The United States and South Korea perceive these satellite launches as nothing more than disguised ballistic missile tests, prohibited by a UN Security Council resolution.
Both South and North Korea are aiming to launch their own spy satellites into Earth's orbit by the end of this month, as reported by Sarbaz.kz citing Reuters.
According to sources, North Korea has notified Japan of its plans to launch a satellite between Wednesday and December 1. This launch follows two unsuccessful attempts earlier this year.
Meanwhile, South Korea plans to launch its first reconnaissance satellite of its own design on November 30 using the SpaceX Falcon 9 rocket from the Vandenberg Air Force Base in California. Seoul aims to launch an additional four similar satellites by 2025. The country has also conducted its own rocket launches using liquid and solid fuels to facilitate future launches of its civilian satellites.

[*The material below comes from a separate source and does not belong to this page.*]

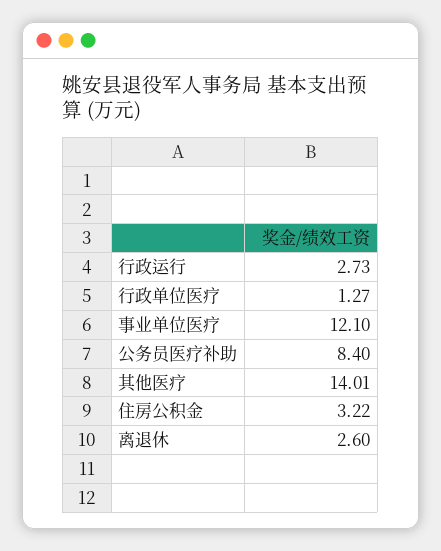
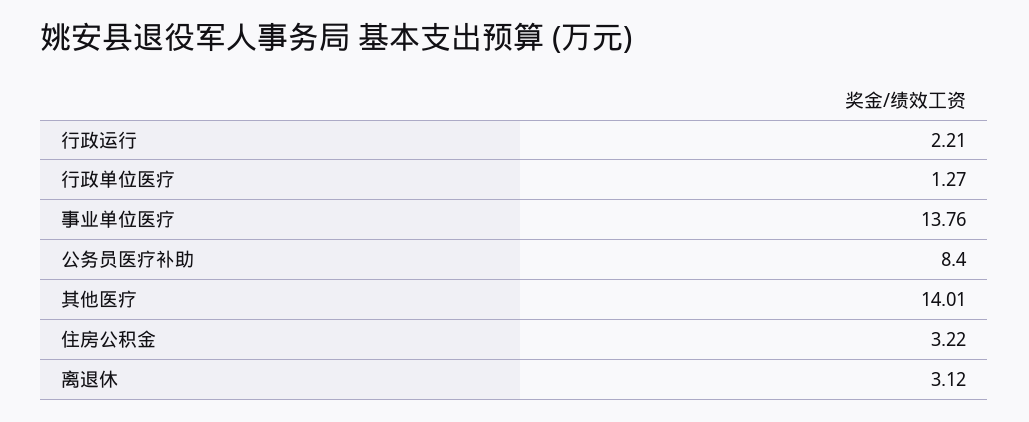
行政运行: 2.73 -> 2.21
事业单位医疗: 12.1 -> 13.76
离退休: 2.6 -> 3.12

The reconnaissance satellite could offer North Korea remote monitoring capabilities of American, South Korean, and Japanese forces. Simultaneously, South Korea's reconnaissance satellite aims to reduce dependency on American surveillance systems.
The launch of these spy satellites allows both countries to expand their early warning capabilities, military targeting, damage assessment in the event of war, and communication systems.
Upon discovering debris from North Korea's unsuccessfully launched satellites, doubts have arisen in Seoul regarding their technological capabilities. Both South Korea and the United States view these satellite launches as nothing more than veiled tests of ballistic missiles prohibited by a UN Security Council resolution.